А корабль тянуло на левый борт, и снова переборка становилась нашим потолком, и снова нужно было хвататься за что-то, лишь бы не вылететь из каюты.
— Вася, пора, давай стучи Петропавловску.
«Я — «Семипалатинск», я — «Семипалатинск». Окалываться не успеваем. Главный двигатель охлаждаем забортной водой. Почти потеряли остойчивость. Крен достигает критического. Вынужден был дать сигнал бедствия. Судно плохо управляется. Главный двигатель работает на пределе. Обмерзание».
Андрей ждал, пока радист отстучит последнее слово. Медленно, будто решаясь.

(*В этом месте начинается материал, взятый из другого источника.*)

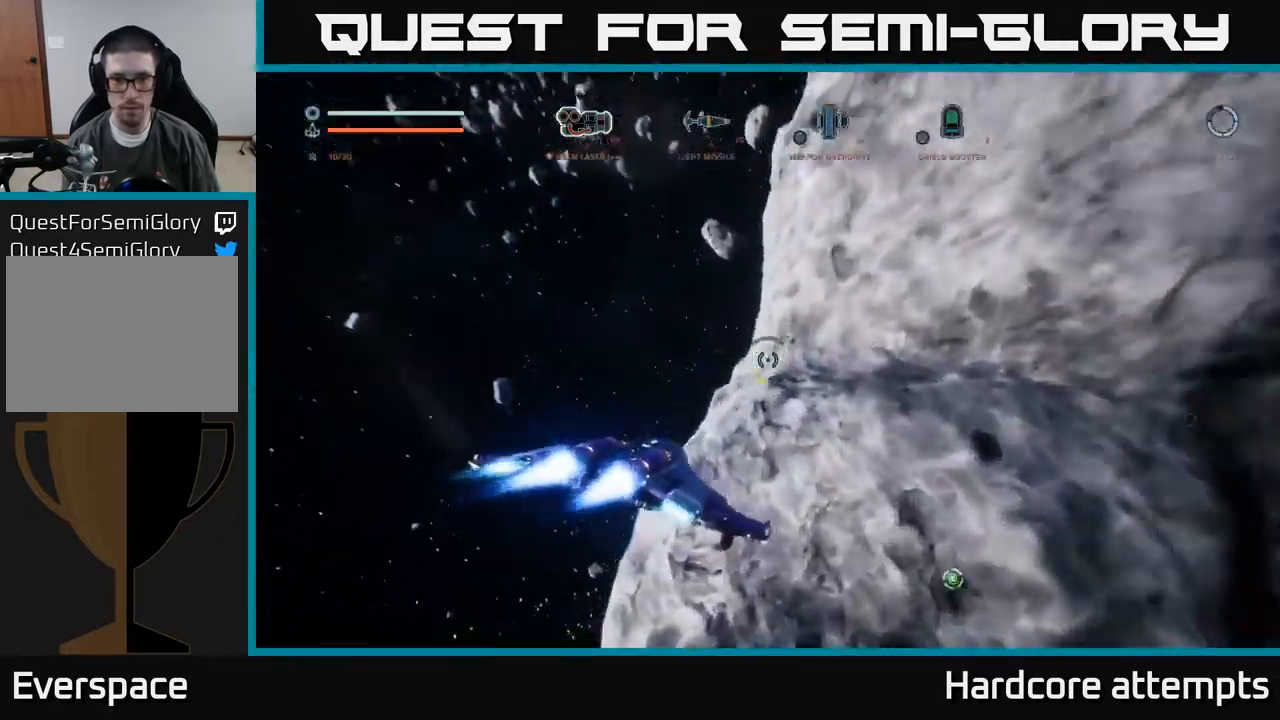
{"buttons": ["X", "L1"], "left_stick": "left", "right_stick": "center", "events": [[17, "X", "up"], [34, "L1", "up"], [317, "right_stick", "center"], [384, "L1", "down"], [500, "X", "down"]]}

— А теперь — SOS! Может, услышат. Всё!
Я посмотрел на часы: два ночи. А в Москве, далекой Москве, лишь пять часов вечера. Люди после работы вливаются в метро, стоят в очереди за колбасой на ужин, кто-то спешит на свидание. Люди, неужели вы не слышали, что мы звали вас на помощь?! Неужели вы не слышали, как над черными ревущими волнами наш радист кричал, задыхаясь, в микрофон:
— Я «Семипалатинск» — SOS! Я «Семипалатинск» — SOS! Я «Семипалатинск» — SOS!
Он кричал потому, что наши ребята, обмороженные, измученные, еще били этот проклятый лед. Но они, как солдаты в бою, уже падали, теряя последние силы. И все меньше и меньше их поднималось в атаку. Но мы не виноваты, что нас было всего двадцать четыре. А океан... если б вы видели, какой он огромный и бездушный!

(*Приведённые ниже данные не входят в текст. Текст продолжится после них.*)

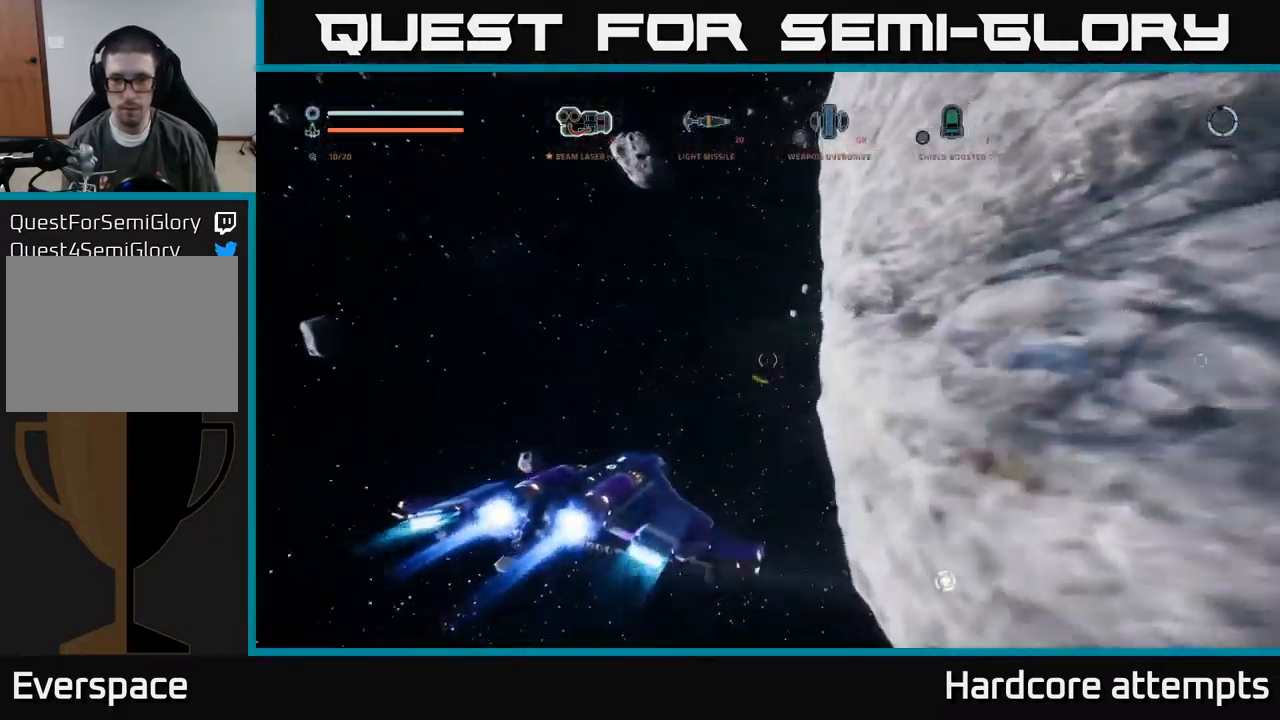
{"buttons": ["X", "L1"], "left_stick": "left", "right_stick": "right", "events": [[34, "right_stick", "right"]]}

— Я «Семипалатинск» — SOS! Я «Семипалатинск» — SOS!
Маленький кусочек проволоки связывал нас с миром. И вся надежда: наш земной Паганель — Вася Харитончик, перекричит ли он океан, достучится ли в чьи-нибудь сердца?
— Я «Семипалатинск» — SOS! Я — «Семи...»
Вася осекся на полуслове и будто влез в передатчик. Сквозь непрерывный треск, писк и еще черт знает что мы услышали слабый голос.
— Я — «Абагур», Я — «Абагур». «Семипалатинск», слышу вас. Сообщите свои координаты.
Капитан вырвал микрофон. Как он там, у амбразуры, почувствовал голос корабля — одному богу известно. Но он уже кричал.
— «Абагур», я — «Семипалатинск», понял. Локатор вышел из строя еще утром. Последняя точка — траверз мыса Крестовый. Четыре мили от берега. Где мы сейчас, не знаем. Пытаемся выброситься на берег, но, кажется, тащит в океан. Ищите нас у мыса Крестовый. Прием.
— Я — «Абагур», вас понял. От вашей последней точки нахожусь в тридцати милях. Иду полным. Сколько вы сможете продержаться? Прием.
— Я — «Семипалатинск», машина может отказать в любую минуту, охлаждаем забортной водой. Последний крен был шестьдесят градусов. Окалываться больше не можем. Если что, команду подбирайте на плаву. Скажите ваш ход. Прием.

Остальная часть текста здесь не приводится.